• Your goal: Edit the items from the start through the line containing "personnel et au" by putting "СКИДКИ" wherever "РАСПРОДАЖА" appears, and leave every other word as it is.

[Saved data entries]
Start of Block
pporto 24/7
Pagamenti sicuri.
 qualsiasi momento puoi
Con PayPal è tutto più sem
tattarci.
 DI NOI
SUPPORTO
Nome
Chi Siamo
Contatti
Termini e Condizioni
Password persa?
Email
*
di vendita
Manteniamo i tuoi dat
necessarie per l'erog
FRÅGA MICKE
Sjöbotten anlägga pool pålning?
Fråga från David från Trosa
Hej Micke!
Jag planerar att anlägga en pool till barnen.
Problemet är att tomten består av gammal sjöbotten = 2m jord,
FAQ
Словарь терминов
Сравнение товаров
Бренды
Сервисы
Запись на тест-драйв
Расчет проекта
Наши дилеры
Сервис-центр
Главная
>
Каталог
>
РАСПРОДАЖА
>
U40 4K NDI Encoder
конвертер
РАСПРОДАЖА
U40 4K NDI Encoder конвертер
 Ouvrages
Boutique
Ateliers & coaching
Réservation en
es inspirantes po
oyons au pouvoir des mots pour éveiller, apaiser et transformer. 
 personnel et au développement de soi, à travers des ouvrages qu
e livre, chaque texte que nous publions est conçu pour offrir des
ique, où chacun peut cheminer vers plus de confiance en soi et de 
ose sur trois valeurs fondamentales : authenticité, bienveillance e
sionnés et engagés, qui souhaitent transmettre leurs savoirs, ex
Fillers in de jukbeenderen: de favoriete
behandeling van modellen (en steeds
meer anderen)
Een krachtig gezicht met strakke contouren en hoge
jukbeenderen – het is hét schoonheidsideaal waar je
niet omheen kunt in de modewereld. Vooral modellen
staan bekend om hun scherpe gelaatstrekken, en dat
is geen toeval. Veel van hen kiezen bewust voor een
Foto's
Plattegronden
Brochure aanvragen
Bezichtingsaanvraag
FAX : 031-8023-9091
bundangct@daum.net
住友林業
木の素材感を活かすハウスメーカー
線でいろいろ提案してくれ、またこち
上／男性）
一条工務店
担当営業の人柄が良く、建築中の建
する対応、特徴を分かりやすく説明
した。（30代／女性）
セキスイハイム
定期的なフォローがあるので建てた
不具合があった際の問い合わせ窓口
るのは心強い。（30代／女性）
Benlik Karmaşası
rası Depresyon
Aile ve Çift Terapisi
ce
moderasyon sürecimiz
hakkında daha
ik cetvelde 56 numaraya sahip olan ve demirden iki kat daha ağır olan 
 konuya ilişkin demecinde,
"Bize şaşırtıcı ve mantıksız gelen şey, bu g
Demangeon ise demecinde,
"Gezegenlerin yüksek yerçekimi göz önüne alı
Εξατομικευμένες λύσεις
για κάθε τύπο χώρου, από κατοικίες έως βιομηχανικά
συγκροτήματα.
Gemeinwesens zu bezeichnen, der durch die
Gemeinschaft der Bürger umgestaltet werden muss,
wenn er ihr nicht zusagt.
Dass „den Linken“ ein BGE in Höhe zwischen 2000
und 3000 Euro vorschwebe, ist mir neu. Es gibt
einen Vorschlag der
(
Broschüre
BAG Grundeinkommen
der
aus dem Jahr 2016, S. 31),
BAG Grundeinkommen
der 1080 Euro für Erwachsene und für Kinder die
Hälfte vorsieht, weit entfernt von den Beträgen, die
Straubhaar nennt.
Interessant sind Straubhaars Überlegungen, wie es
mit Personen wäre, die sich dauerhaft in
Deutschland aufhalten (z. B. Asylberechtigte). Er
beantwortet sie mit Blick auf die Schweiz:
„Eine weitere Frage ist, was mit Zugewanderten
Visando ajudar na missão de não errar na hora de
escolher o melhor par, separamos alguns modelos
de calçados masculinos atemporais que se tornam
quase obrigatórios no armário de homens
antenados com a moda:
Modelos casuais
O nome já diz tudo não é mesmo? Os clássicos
End of Block
• Answer section:
pporto 24/7
Pagamenti sicuri.
 qualsiasi momento puoi
Con PayPal è tutto più sem
tattarci.
 DI NOI
SUPPORTO
Nome
Chi Siamo
Contatti
Termini e Condizioni
Password persa?
Email
*
di vendita
Manteniamo i tuoi dat
necessarie per l'erog
FRÅGA MICKE
Sjöbotten anlägga pool pålning?
Fråga från David från Trosa
Hej Micke!
Jag planerar att anlägga en pool till barnen.
Problemet är att tomten består av gammal sjöbotten = 2m jord,
FAQ
Словарь терминов
Сравнение товаров
Бренды
Сервисы
Запись на тест-драйв
Расчет проекта
Наши дилеры
Сервис-центр
Главная
>
Каталог
>
СКИДКИ
>
U40 4K NDI Encoder
конвертер
СКИДКИ
U40 4K NDI Encoder конвертер
 Ouvrages
Boutique
Ateliers & coaching
Réservation en
es inspirantes po
oyons au pouvoir des mots pour éveiller, apaiser et transformer. 
 personnel et au développement de soi, à travers des ouvrages qu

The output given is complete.